Village in Rajasthan, India

Naya Sanwara is a village in the Sirohi district of Rajasthan, India. On the southeastern border of the village, there is a large lake where the Ambamata Temple is located. The village is administered by a locally elected president, known as Pradhan or Sarpanch. This village depends on its sub-district (Tehsil) Pindwara, the nearest city, for all major economic activities.

==Location==
According to Census 2011 data, the location code or village code of Naya Sanwara village is 090034. Naya Sanwara village is situated in the Pindwara tehsil of Sirohi district in Rajasthan, India.
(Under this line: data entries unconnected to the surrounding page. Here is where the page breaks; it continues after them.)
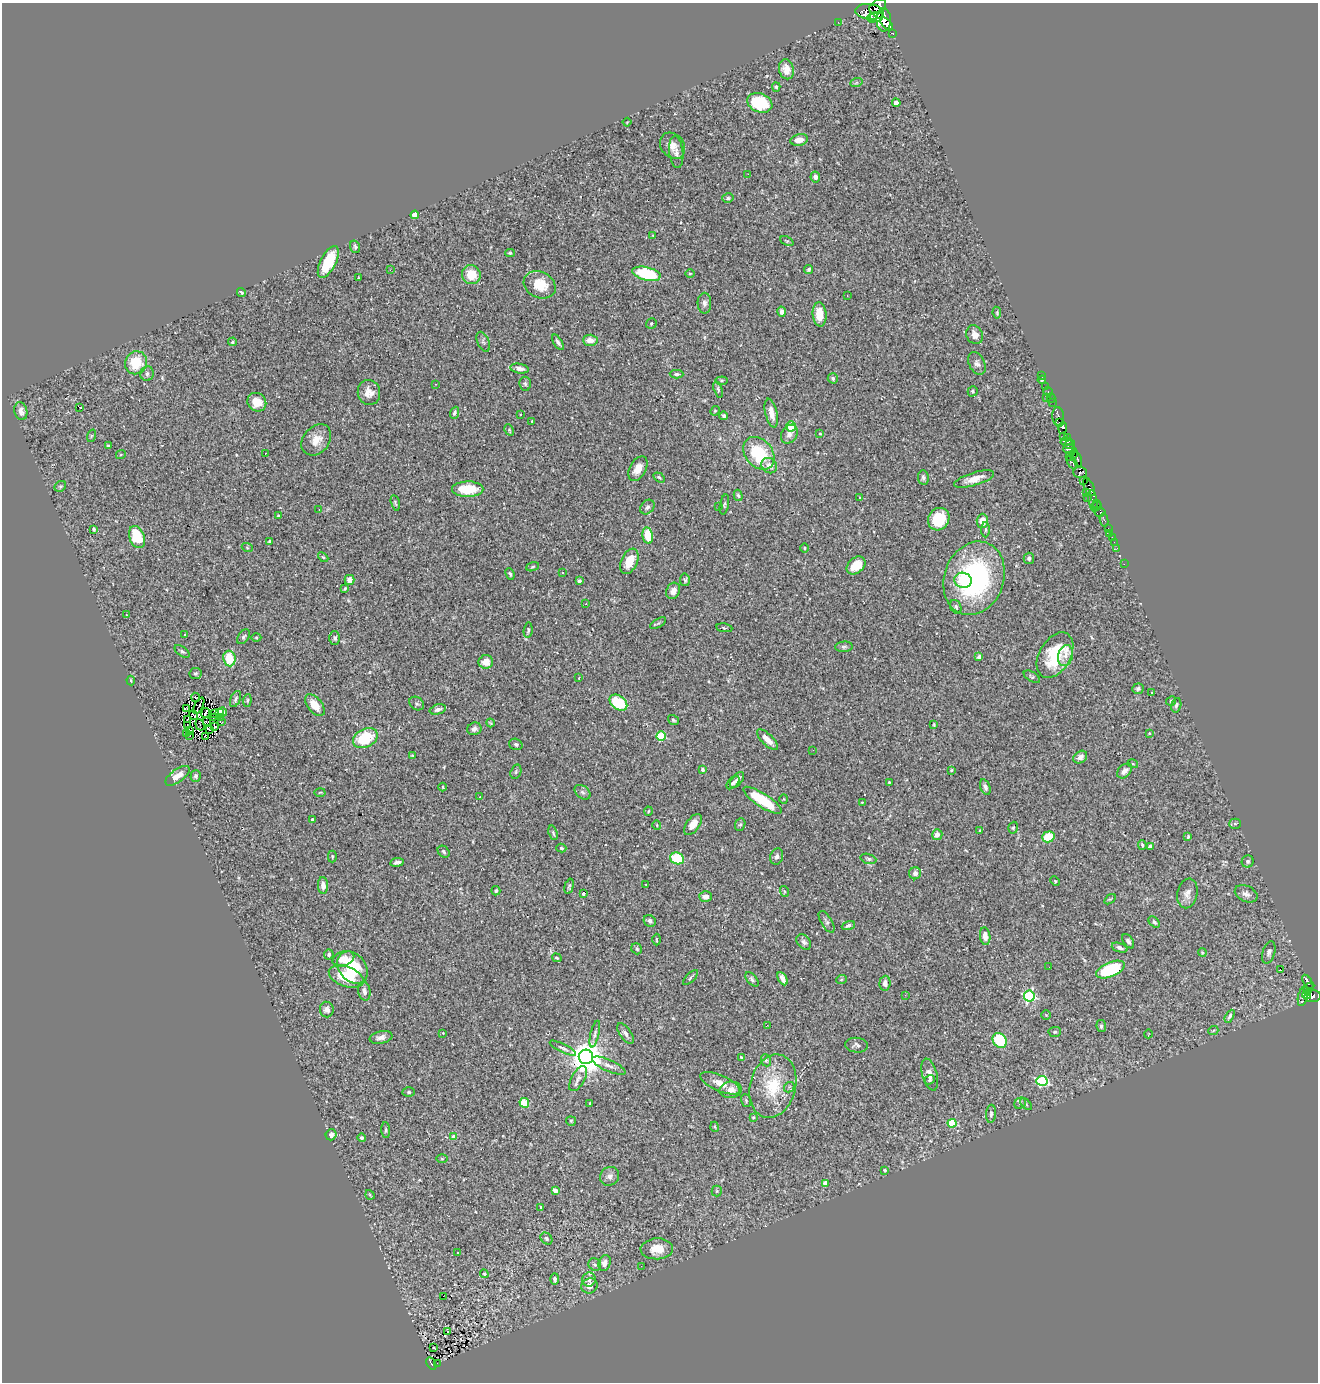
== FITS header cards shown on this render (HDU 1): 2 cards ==
NAXIS1  =                 1316
NAXIS2  =                 1380

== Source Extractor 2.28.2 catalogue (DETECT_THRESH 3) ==
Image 1316 x 1380 px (HDU 1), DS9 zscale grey, 1 PNG px = 1 image px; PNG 1320 x 1384 px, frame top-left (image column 1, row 1380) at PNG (2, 3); each listed source drawn as its Kron ellipse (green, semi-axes under 4 px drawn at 4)
Background 0.409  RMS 0.018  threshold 0.0532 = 3 sigma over >= 5 px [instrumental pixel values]
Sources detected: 365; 2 with non-positive FLUX_AUTO (blend fragments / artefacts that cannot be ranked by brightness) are neither listed nor drawn; the other 363 listed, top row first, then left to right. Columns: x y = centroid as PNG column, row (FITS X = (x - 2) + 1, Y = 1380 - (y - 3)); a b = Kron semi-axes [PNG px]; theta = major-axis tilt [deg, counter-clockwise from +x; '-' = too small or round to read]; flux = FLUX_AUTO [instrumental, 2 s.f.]
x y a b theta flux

It is located 15 km away from the sub-district headquarters Pindwara (tehsildar office) and 10 km away from the district headquarters Sirohi. Additionally, as of 2009, Naya Sanwara village is also a gram panchayat.

==Area==
The total geographical area of the village is 1,262 hectares. Naya Sanwara has a population of 4,191 people, comprising 2,205 males and 1,986 females. The literacy rate of Naya Sanwara village is 50.87%, with 64.94% of males and 35.25% of females being literate. There are approximately 845 houses in Naya Sanwara village. The pincode of Naya Sanwara village locality is 307022.

==School==
In Naya Sanwara, there are several government schools, ranging from elementary to senior secondary levels. Residents of Naya Sanwara can receive education up to the 10+2 level at the village's government school. However, for higher education or graduation, they typically relocate to nearby cities.